Un génie pour les uns, un talent brut pour les autres. Le monde de la musique, et de la culture en générale, pleure la perte d’un artiste hors norme, une voix singulière, un poète des temps modernes, en la personnes de Bourguiba, décédé à l’âge de 47 ans des suites d’une crise cardiaque survenue en France.
Stupeur jeudi en fin d’après-midi, depuis de soirée. Journalistes, artistes, écrivains et simples amateurs de musique, les hommages poignants en pleuvaient pour saluer la mémoire de l’une des plus belles voix des années 2000, Bourguiba, qui s’est éteint jeudi des suites d’une crise cardiaque, à l’âge de quarante-sept ans. S’il s’était fait rare sur la scène musicale comorienne, hormis quelques apparitions dans des émissions de chant telle que Nyora, l’artiste n’avait de cesse de distiller, les jours qui ont précédé son décès, des reprises piano-voix de ses plus grands tubes sur ses réseaux sociaux. Intemporels, à bien des égards.
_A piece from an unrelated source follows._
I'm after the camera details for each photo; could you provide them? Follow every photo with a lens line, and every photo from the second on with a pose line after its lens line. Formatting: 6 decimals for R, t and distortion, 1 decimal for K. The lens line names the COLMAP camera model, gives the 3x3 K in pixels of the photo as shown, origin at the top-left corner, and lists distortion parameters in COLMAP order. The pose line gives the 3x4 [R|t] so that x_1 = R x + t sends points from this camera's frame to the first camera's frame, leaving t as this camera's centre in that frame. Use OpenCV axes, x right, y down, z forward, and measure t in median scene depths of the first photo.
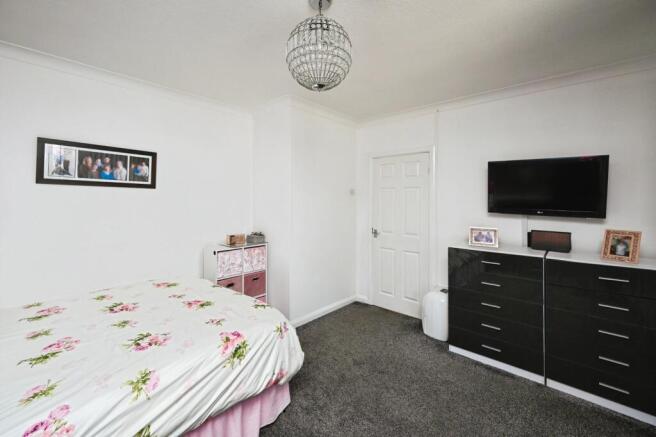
lens RADIAL K [[266.7, 0, 327.3], [0, 266.7, 201.3], [0, 0, 1]] dist [0.006874, -0.000296]
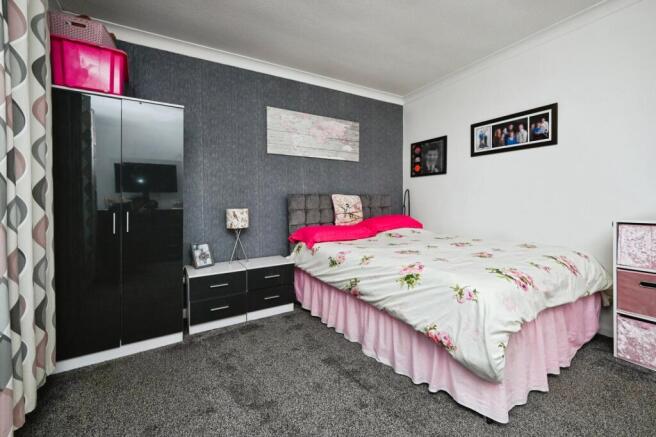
lens RADIAL K [[266.7, 0, 321.1], [0, 266.7, 202.6], [0, 0, 1]] dist [0.006874, -0.000296]
pose [[-0.309128, 0.003990, -0.951012, 0.470331], [0.007318, 0.999972, 0.001817, 0.148853], [0.950992, -0.006398, -0.309148, 0.585884]]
C’est à l’aube des années 2000 que Bourguiba fait ses débuts dans la musique. Sa particularité, une timbre de voix qui monte haut dans les aigus et qui deviendra sa signature vocale. Dans une époque où le twarab vit ses dernières heures de gloire, l’émergence du rap et de peu talonné par l’avènement du coupé décalé, il fallait se démarquer si l’on ne pratiquait aucune de ces disciplines. Et Bourguiba a su créer son son. Son univers, hybride : mi R&B, mi zouk. De là, Bourguiba s’impose comme étant le pont entre la musique comorienne et la musique urbaine. Celle-ci par le choix des beats, et le côté comorien se manifestant par l’agilité de la plume qui s’inscrit dans la lignée des plus grands lyricistes de la fin des années 90, début des années 2000 tel que Ardy ou Farid Youssouf.
Une plume hors du commun
Car oui, Bourguiba, c’est surtout un monstre de la plume. Légère et tranchante, crânement élimée dans la langue de Mbae Trambwe et de Molière. Dans les deux cas, l’émotion n’a jamais manqué. Un lyrisme unique en son genre avec lequel, l’artiste a écumé de nombreux maux de la société comorienne : le chômage, les violences faites aux femmes et aux enfants, la justice, les inégalités des chances mais aussi, et surtout, l’amour. C’est du moins la thématique qui revient fréquemment dans ses plus grands tubes tel que My love, Rohoni, ou encore Pvaparo ka ndami nawe. L’artiste a essayé, tant bien que mal, d’inculquer, au travers de sa musique, des valeurs morales, revendiquant, à maintes reprises le droit à la parole, la protection et à la réparation des femmes et enfants victimes de viol, contre la culture du silence. Ses chansons, plus que de simples compositions, des cris d’alarme, des cris de cœur incarnés par une sensibilité inaliénable.
Une histoire de voix
Bourguiba, c’est une voix. Un instant figé. Une émotion qui parcourt une âme. Une éclaircie dans la grisaille d’une jeunesse désœuvrée. Un appel à la prise de conscience, non avec la hargne d’un leader politique, mais avec la douceur de ses mots. Tellement bien aiguisés que la triste réalité enveloppée par son verbe tend à s’évaporer. On serait tenté d’affirmer que l’œuvre de Bourguiba s’apparente à une fresque de la société comorienne dont l’artiste a décidé de se faire l’écho des sans voix. On a effectivement en mémoire le célébrissime Hazi, un cri du cœur à l’endroit de la jeunesse, un hymne à l’auto-détermination, à l’audace et à la provocation de la chance, en attendant un quelconque coup de main des autorités.
Bourguiba s’est éteint, mais son talent, sa voix, sa plume, son charisme demeurent indélébiles dans la mémoire de ceux qu’il a bercés.